*Extracted records*:
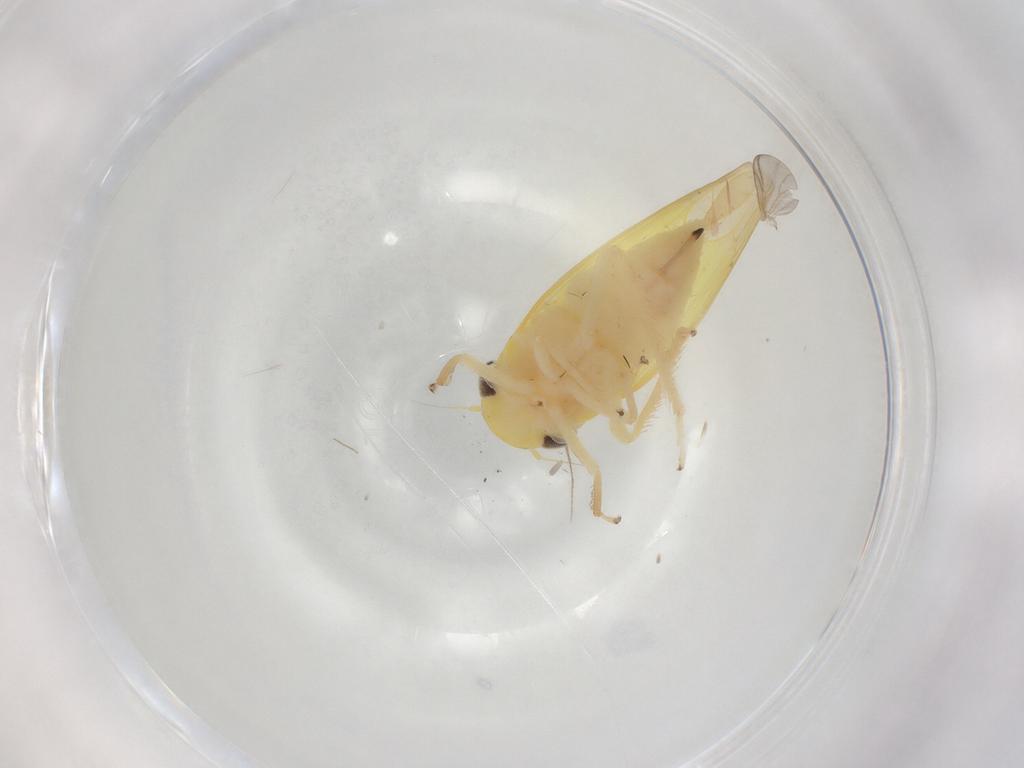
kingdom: Animalia
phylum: Arthropoda
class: Insecta
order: Hemiptera
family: Cicadellidae
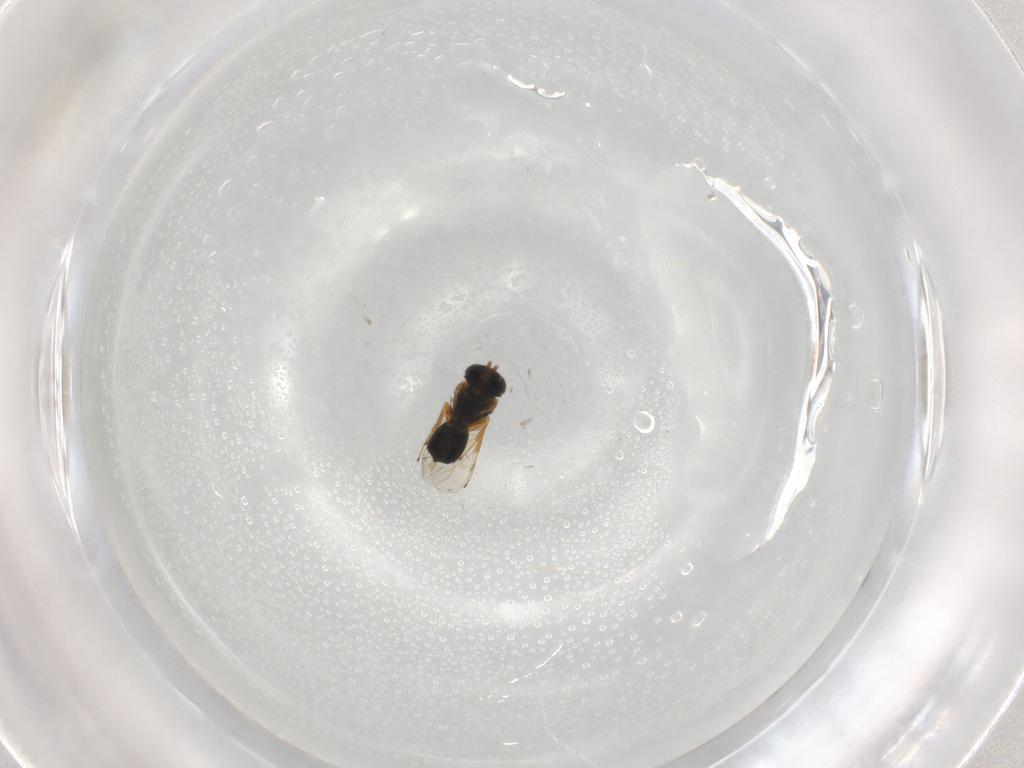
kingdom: Animalia
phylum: Arthropoda
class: Insecta
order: Hymenoptera
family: Scelionidae
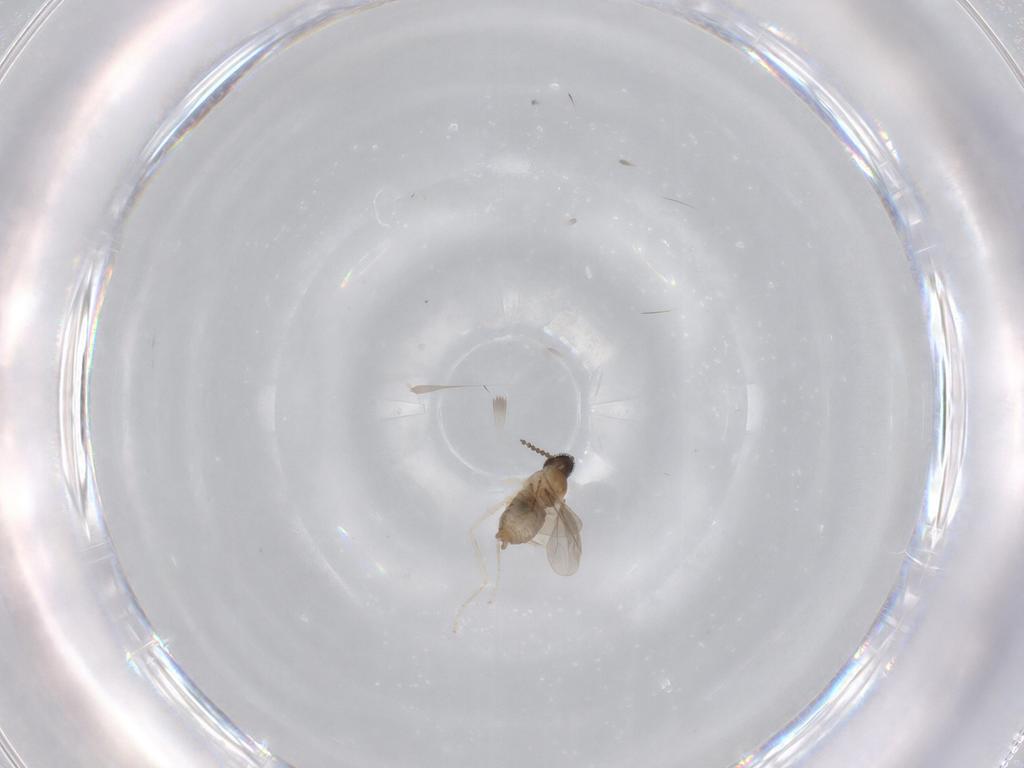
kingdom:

*Work to be completed*: Put the text lines from all of the records above into a JSON list of strings, one string per line, leaving out blank lines. Don't include the pictures.

*Answer to this exercise*:
[
  "kingdom: Animalia",
  "phylum: Arthropoda",
  "class: Insecta",
  "order: Hemiptera",
  "family: Cicadellidae",
  "kingdom: Animalia",
  "phylum: Arthropoda",
  "class: Insecta",
  "order: Hymenoptera",
  "family: Scelionidae",
  "kingdom:"
]